**Requirements:** Please copy every text line of the data below word for word, leaving the pictures out of your answer.

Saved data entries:
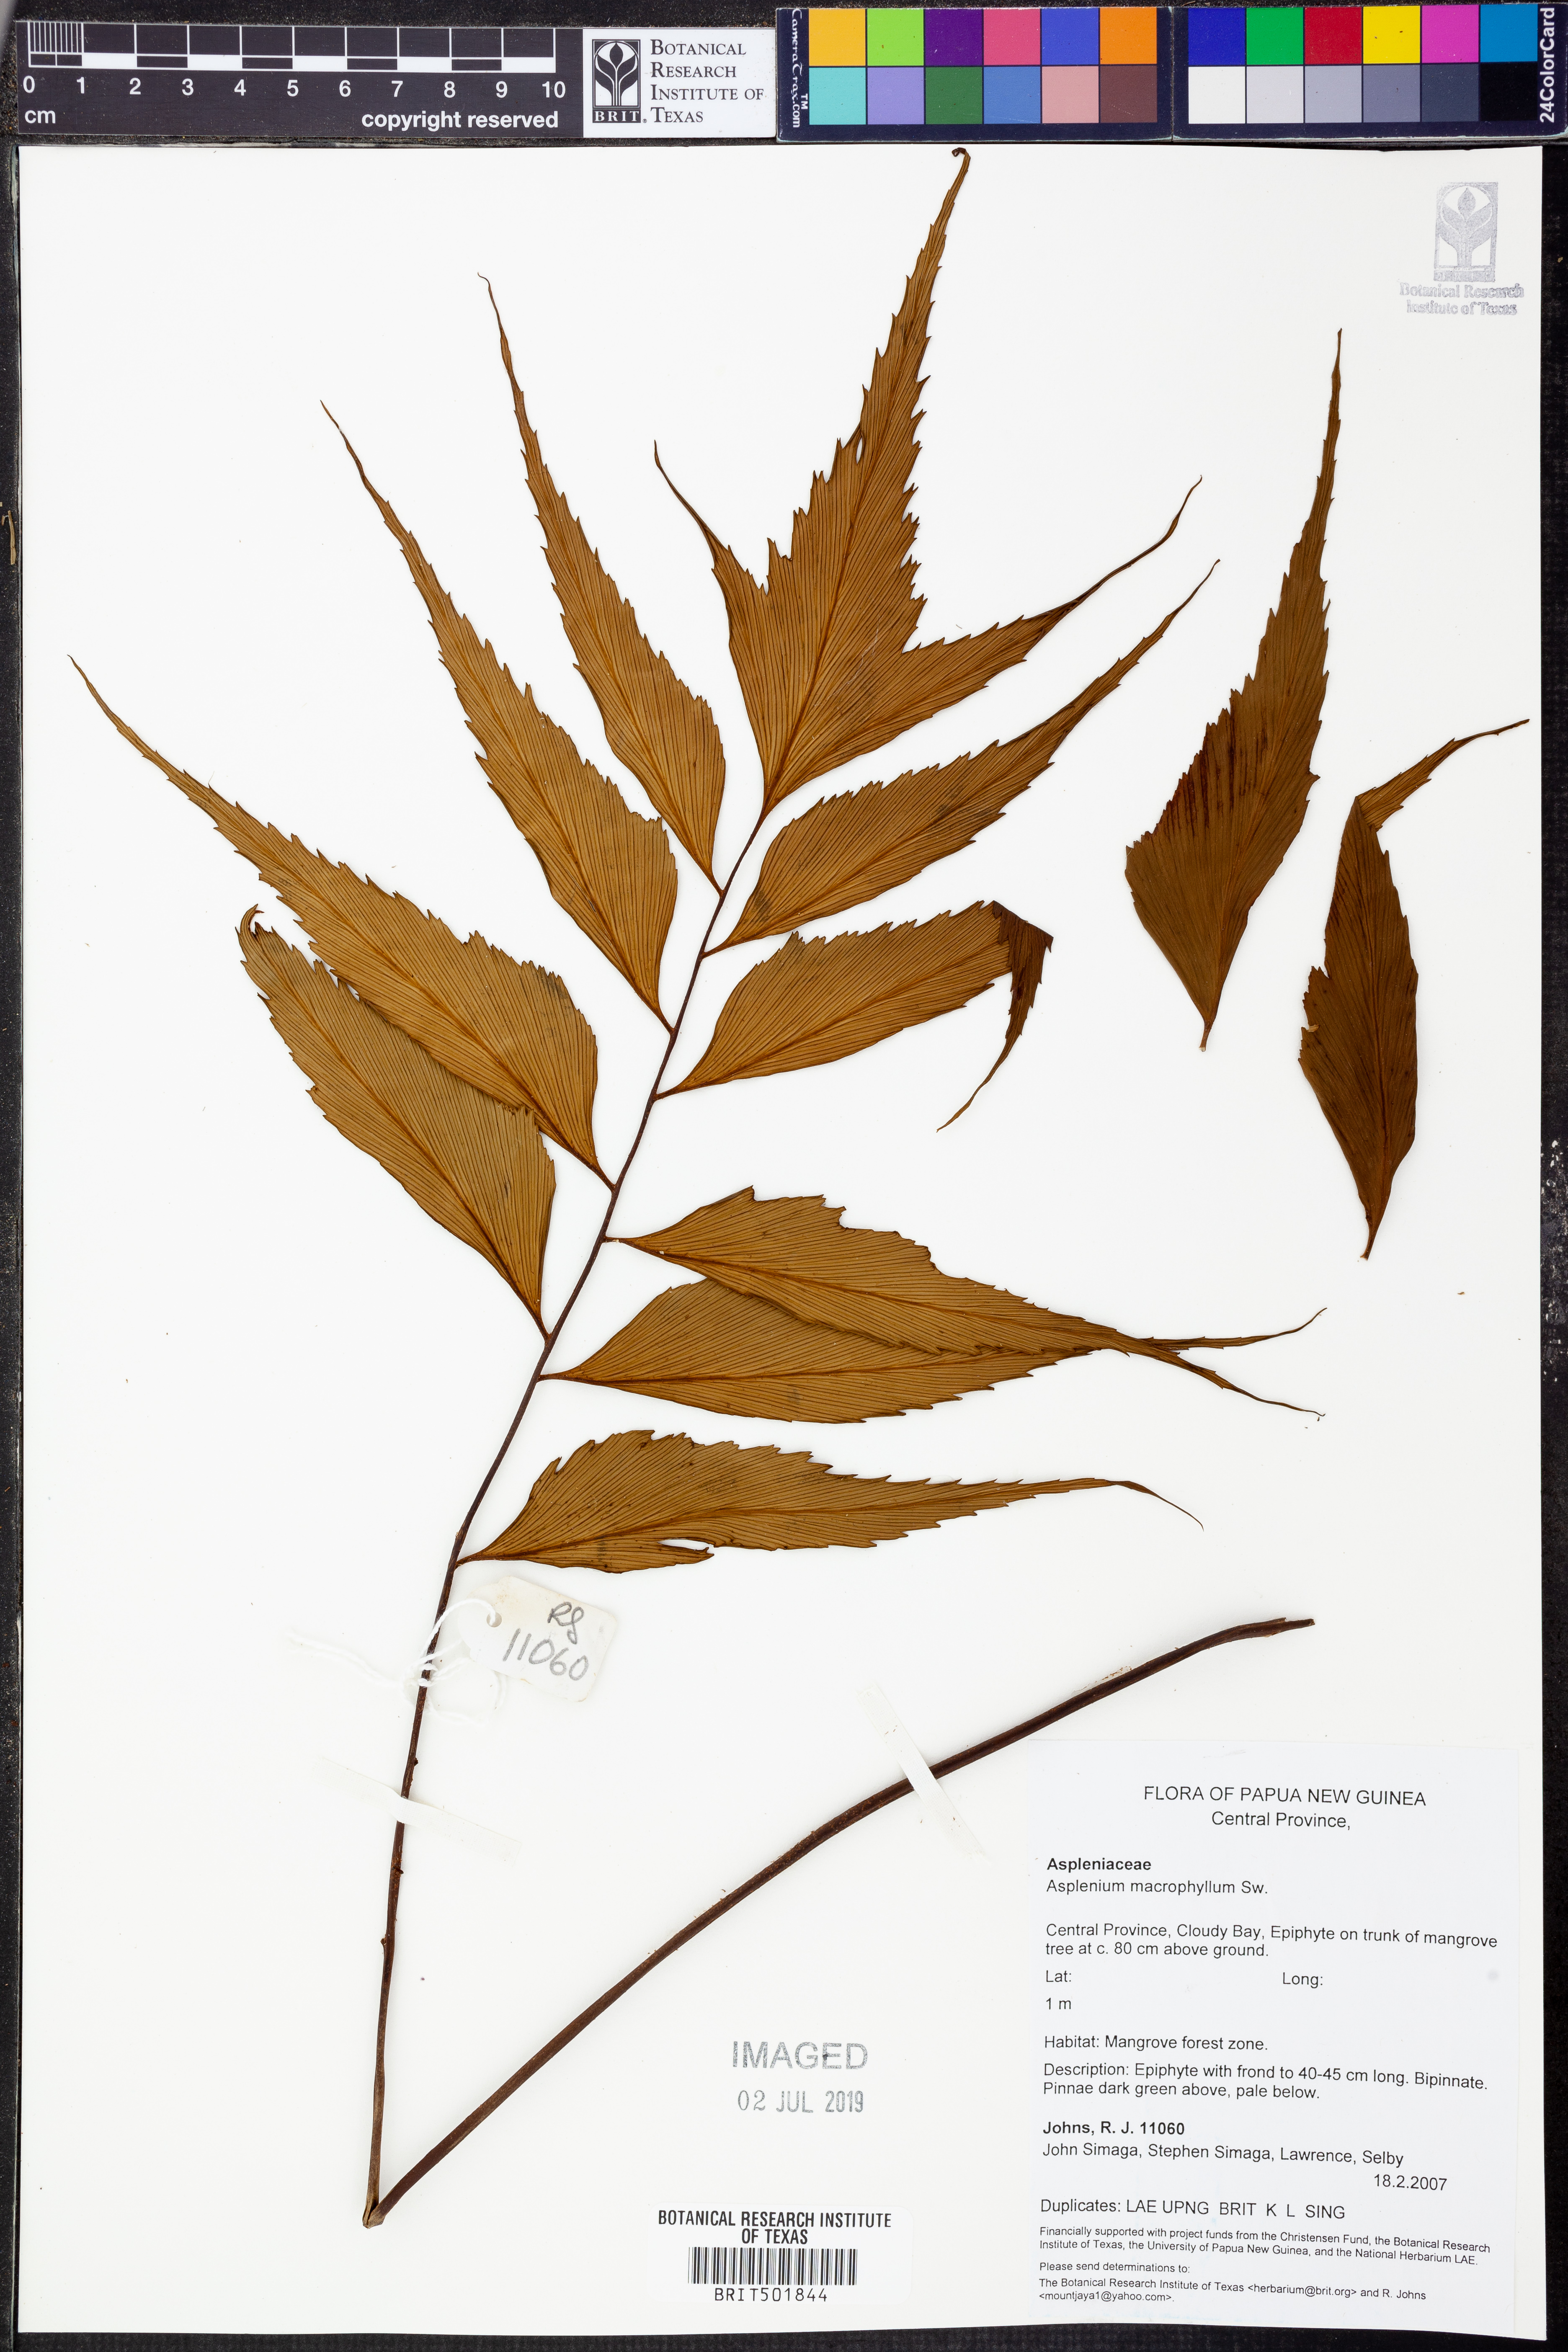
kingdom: Plantae
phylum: Tracheophyta
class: Polypodiopsida
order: Polypodiales
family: Aspleniaceae
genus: Asplenium
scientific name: Asplenium macrophyllum
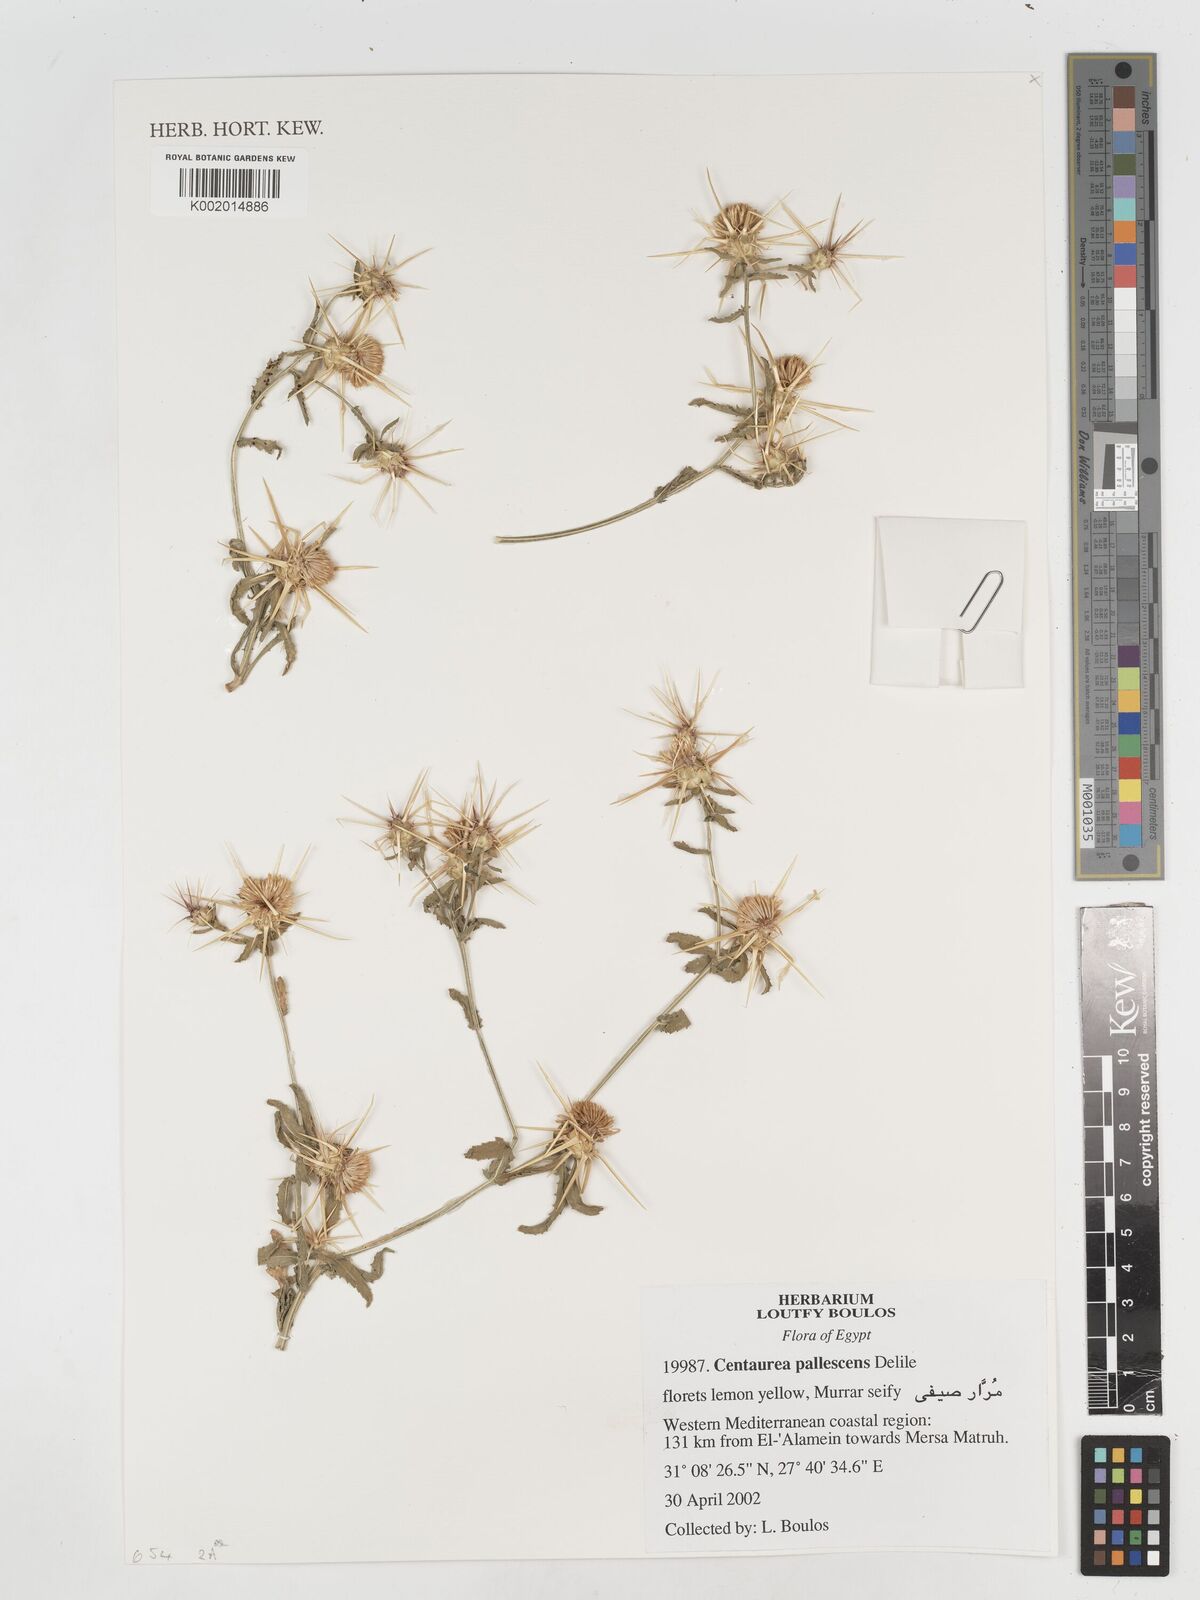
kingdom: Plantae
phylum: Tracheophyta
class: Magnoliopsida
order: Asterales
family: Asteraceae
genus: Centaurea
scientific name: Centaurea pallescens
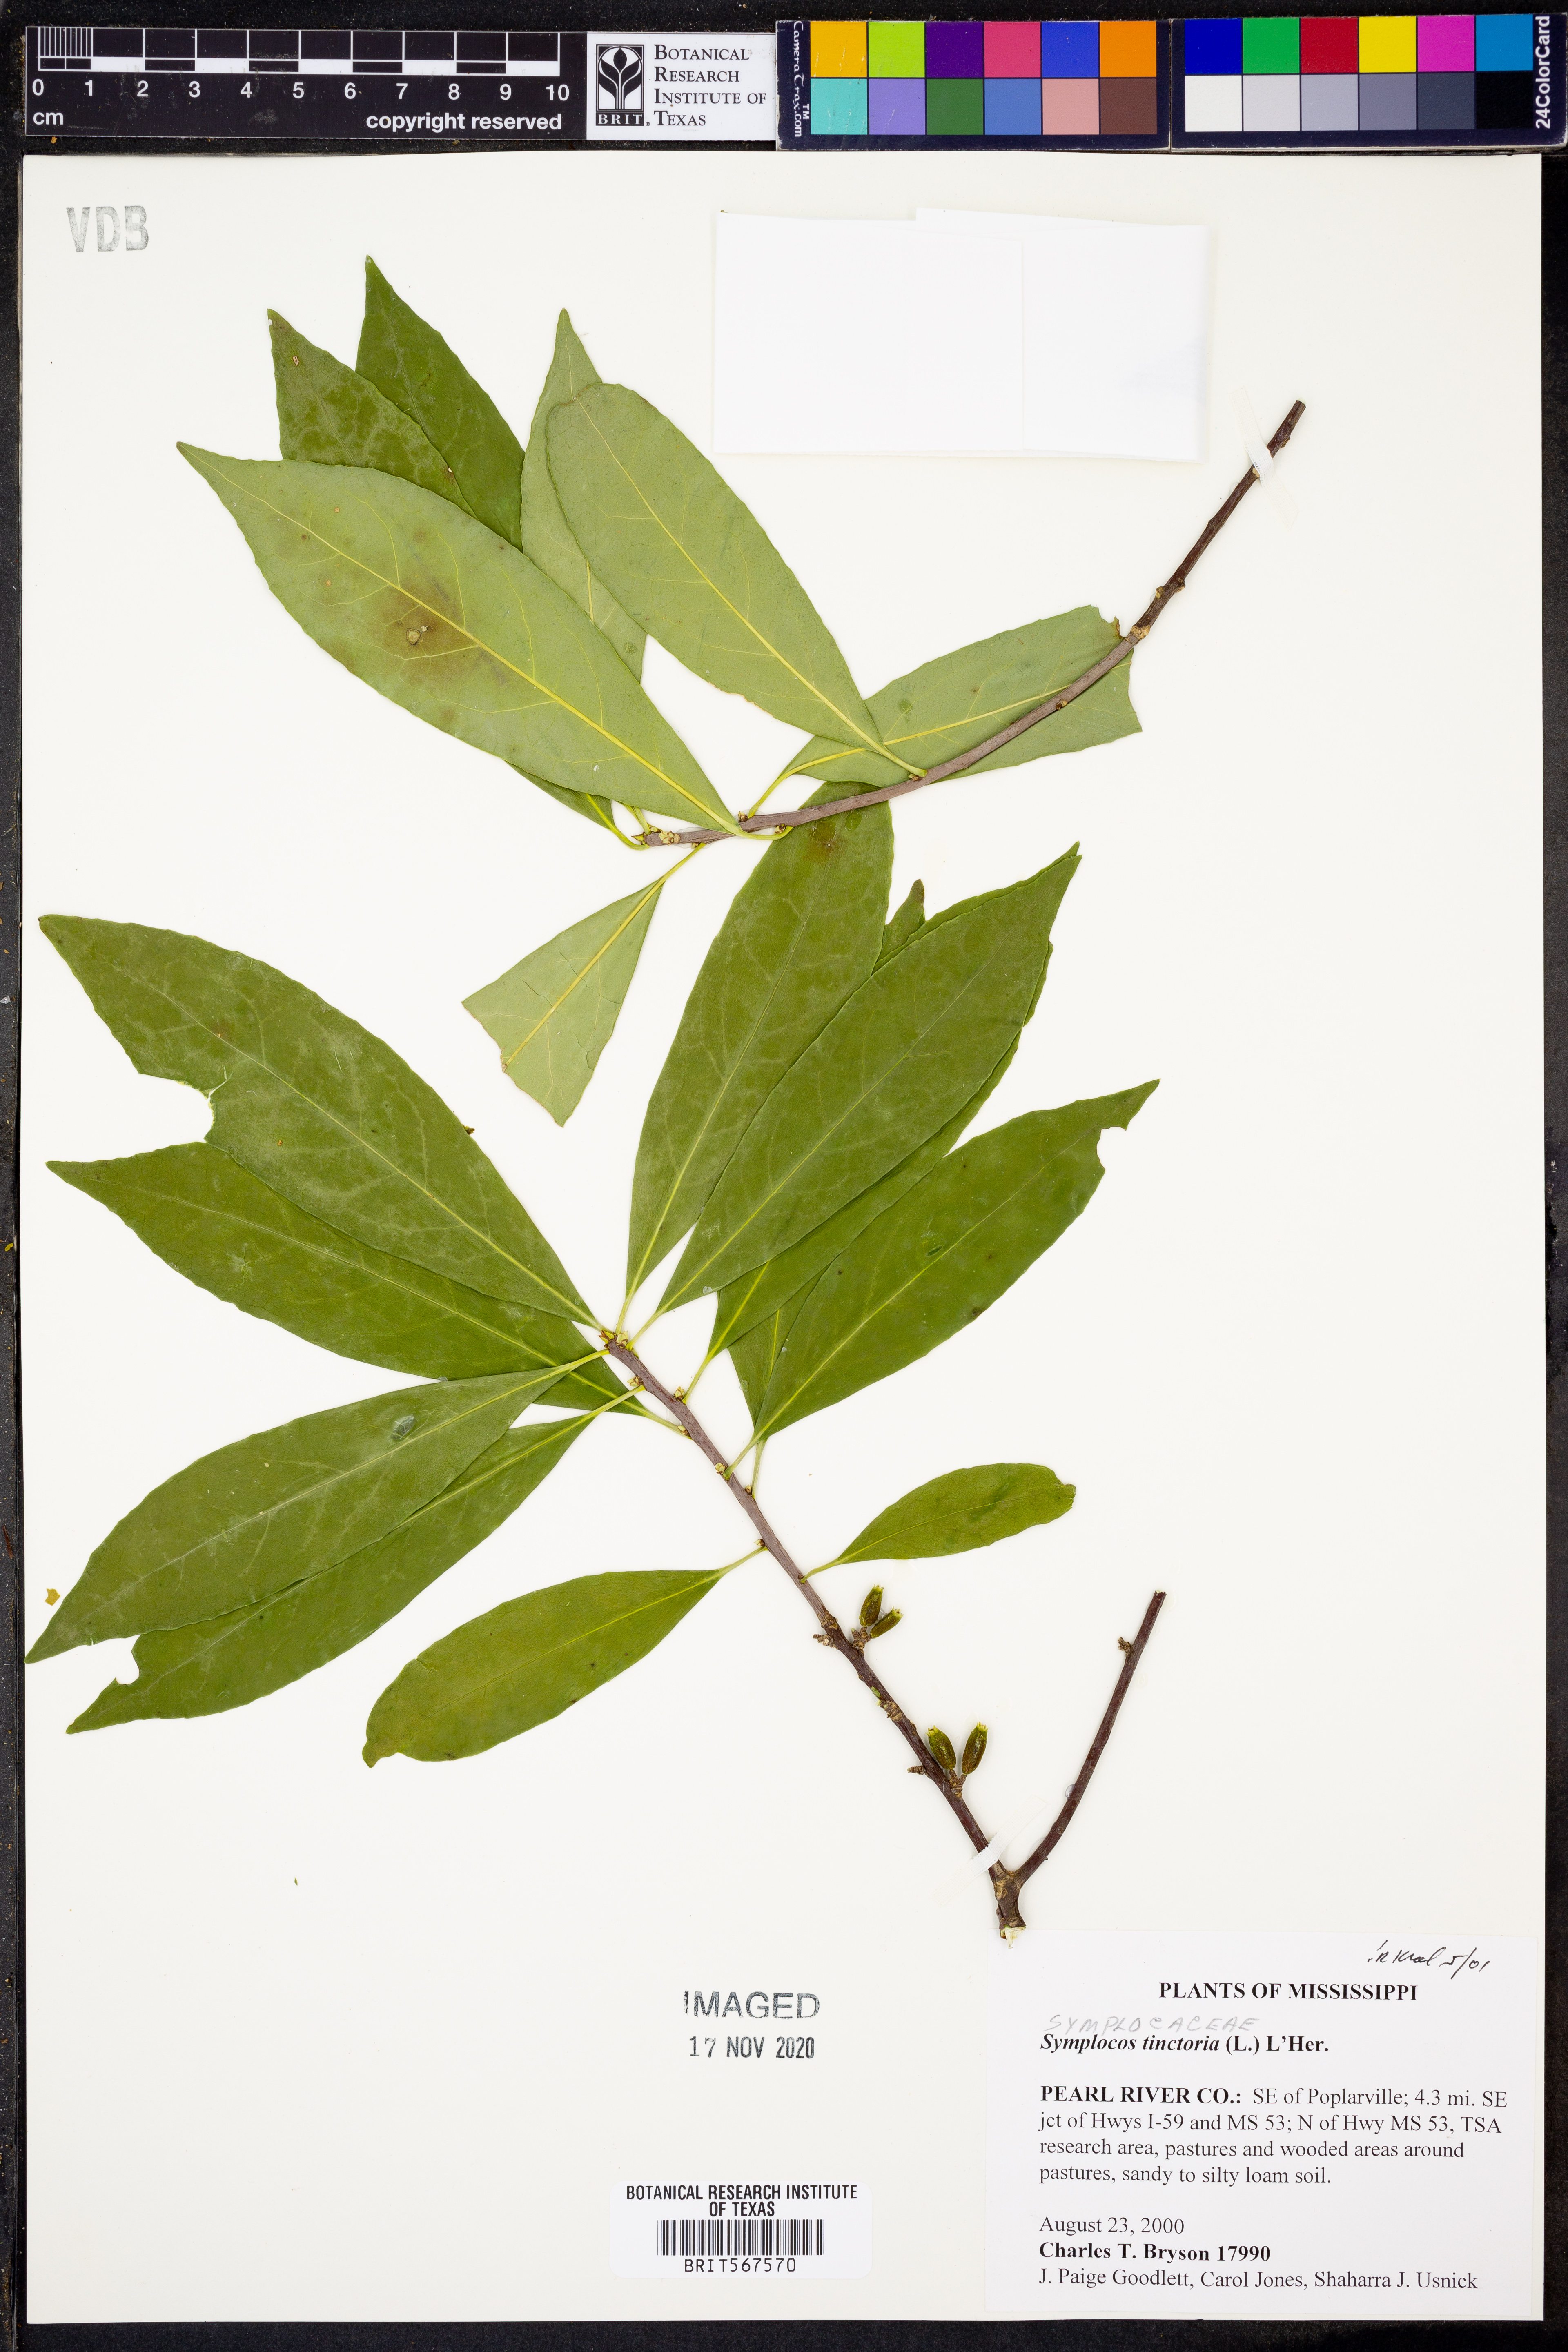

**Solved exercise:**
kingdom: Plantae
phylum: Tracheophyta
class: Polypodiopsida
order: Polypodiales
family: Aspleniaceae
genus: Asplenium
scientific name: Asplenium macrophyllum
kingdom: Plantae
phylum: Tracheophyta
class: Magnoliopsida
order: Asterales
family: Asteraceae
genus: Centaurea
scientific name: Centaurea pallescens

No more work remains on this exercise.